Agosto 24, 2005

El instante en que dejamos de ser mónadas aisladas para sumirnos en un delirio de éxtasis perpetuo

En el instante en que las ganas de escribir sobrevienen como una tormenta de dicha irreprimible, (un raro entusiasmo que te agarra las entrañas) se evaporan las losas que atenazan la existencia y el simple acto de respirar frente a la ventana, abierta a los pasos vacilantes de la noche, te sumen en un éxtasis contemplativo que no ahnela desvelar realidades ocultas, sino gozar del instante como el niño del que hablaba Rilke, que no piensa en guardar la cascada de flores que recibe del viento.
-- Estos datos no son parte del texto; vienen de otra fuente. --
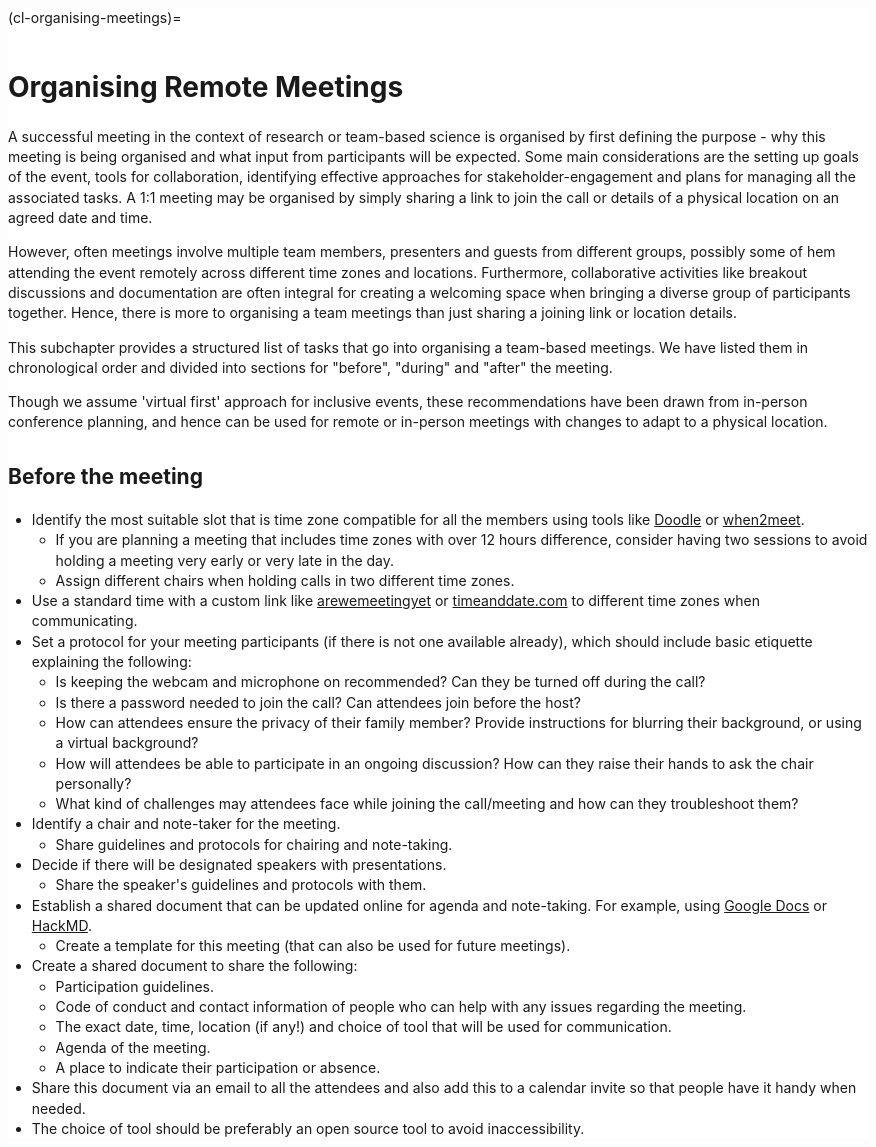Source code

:(cl-organising-meetings)=
# Organising Remote Meetings

A successful meeting in the context of research or team-based science is organised by first defining the purpose - why this meeting is being organised and what input from participants will be expected.
Some main considerations are the setting up goals of the event, tools for collaboration, identifying effective approaches for stakeholder-engagement and plans for managing all the associated tasks.
A 1:1 meeting may be organised by simply sharing a link to join the call or details of a physical location on an agreed date and time.

However, often meetings involve multiple team members, presenters and guests from different groups, possibly some of hem attending the event remotely across different time zones and locations.
Furthermore, collaborative activities like breakout discussions and documentation are often integral for creating a welcoming space when bringing a diverse group of participants together.
Hence, there is more to organising a team meetings than just sharing a joining link or location details.

This subchapter provides a structured list of tasks that go into organising a team-based meetings.
We have listed them in chronological order and divided into sections for "before", "during" and "after" the meeting.

Though we assume 'virtual first' approach for inclusive events, these recommendations have been drawn from in-person conference planning, and hence can be used for remote or in-person meetings with changes to adapt to a physical location.

## Before the meeting

- Identify the most suitable slot that is time zone compatible for all the members using tools like [Doodle](https://doodle.com/en/) or [when2meet](https://www.when2meet.com/).
  - If you are planning a meeting that includes time zones with over 12 hours difference, consider having two sessions to avoid holding a meeting very early or very late in the day.
  - Assign different chairs when holding calls in two different time zones.
- Use a standard time with a custom link like [arewemeetingyet](https://arewemeetingyet.com/) or [timeanddate.com](https://www.timeanddate.com/worldclock/fixedform.html) to different time zones when communicating.
- Set a protocol for your meeting participants (if there is not one available already), which should include basic etiquette explaining the following:
  - Is keeping the webcam and microphone on recommended? Can they be turned off during the call?
  - Is there a password needed to join the call? Can attendees join before the host?
  - How can attendees ensure the privacy of their family member? Provide instructions for blurring their background, or using a virtual background?
  - How will attendees be able to participate in an ongoing discussion? How can they raise their hands to ask the chair personally?
  - What kind of challenges may attendees face while joining the call/meeting and how can they troubleshoot them?
- Identify a chair and note-taker for the meeting.
  - Share guidelines and protocols for chairing and note-taking.
- Decide if there will be designated speakers with presentations.
  - Share the speaker's guidelines and protocols with them.
- Establish a shared document that can be updated online for agenda and note-taking. For example, using [Google Docs](https://docs.google.com) or [HackMD](https://hackmd.io).
  - Create a template for this meeting (that can also be used for future meetings).
- Create a shared document to share the following:
  - Participation guidelines.
  - Code of conduct and contact information of people who can help with any issues regarding the meeting.
  - The exact date, time, location (if any!) and choice of tool that will be used for communication.
  - Agenda of the meeting.
  - A place to indicate their participation or absence.
- Share this document via an email to all the attendees and also add this to a calendar invite so that people have it handy when needed.
- The choice of tool should be preferably an open source tool to avoid inaccessibility.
La conciencia deja de ser un alfiler clavado en la nuca y se convierte en un trampolín que te lanza en los acogedores brazos del delirio, flotas en la suavidad azul de la noche, transfigurada en fiesta mística, reencuentras la armonía perdida, dejas de ser un extraño ante la naturaleza.

Si pudiera vivir siempre en éxtasis, decía Alejandra Pizarnik.
Soy un místico y no creo en nada, decía Flaubert.

El niño que sueña el sueño imposible de fundirse con la noche, definitivamente enfrentado a los intereses prácticos de las acciones orientadas a fines, baila por los tejados al ritmo salvaje de los ciclotímicos que sólo saben creerse dioses o mendigos miserables, pero no saben nada de términos medios. Y así sobreviven, en un frágil bote, agitados por tormentas existencialistas, conquistando el viento que siempre azota dulcemente sus párpados.